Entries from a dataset
------------------------------------
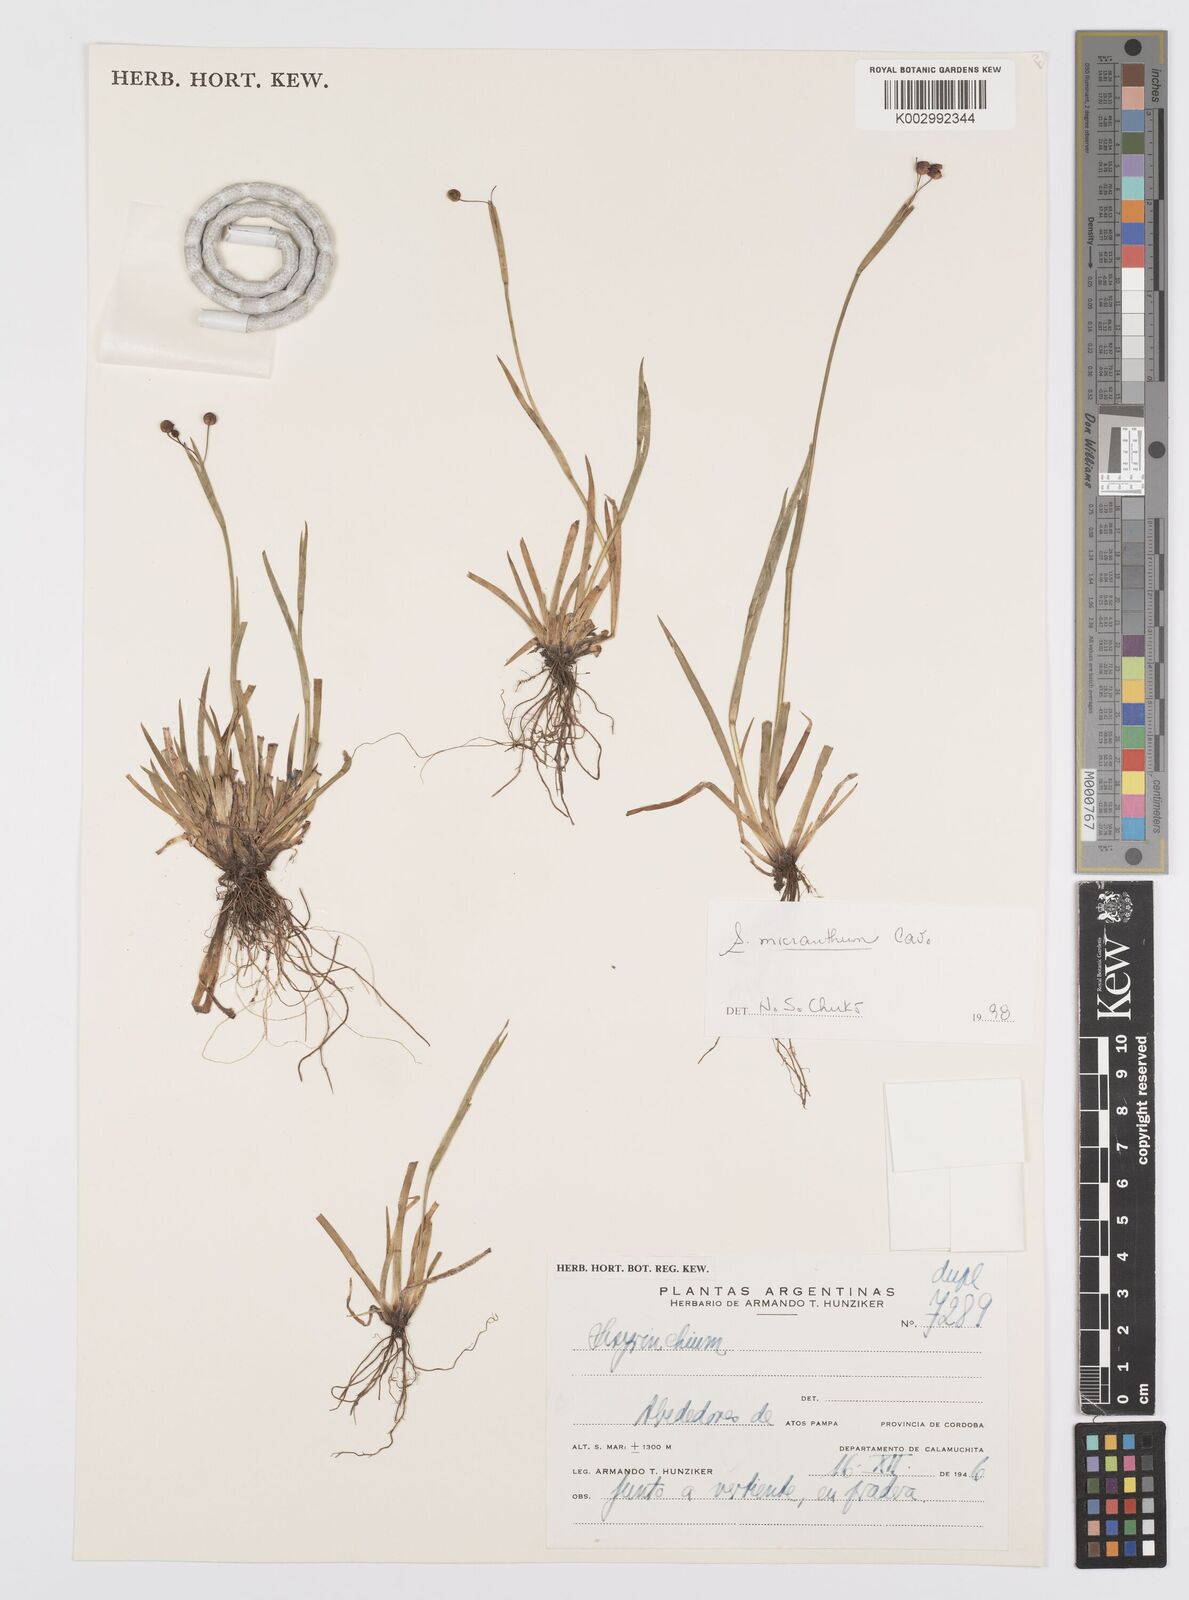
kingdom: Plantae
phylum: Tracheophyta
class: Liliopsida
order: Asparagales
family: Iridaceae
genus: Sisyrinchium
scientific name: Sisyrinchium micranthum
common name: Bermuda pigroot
------------------------------------
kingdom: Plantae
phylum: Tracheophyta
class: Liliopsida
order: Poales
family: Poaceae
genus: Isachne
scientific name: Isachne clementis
------------------------------------
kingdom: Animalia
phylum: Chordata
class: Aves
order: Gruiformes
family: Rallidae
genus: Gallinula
------------------------------------
What is being asked ▸
Edit the lines between the one containing "order: Asparagales" and the one containing "common name: Bermuda pigroot", inclusive, replacing "common name" with "vernacular name" and leaving everything else unchanged. Give only those lines.

Full answer ▸
order: Asparagales
family: Iridaceae
genus: Sisyrinchium
scientific name: Sisyrinchium micranthum
vernacular name: Bermuda pigroot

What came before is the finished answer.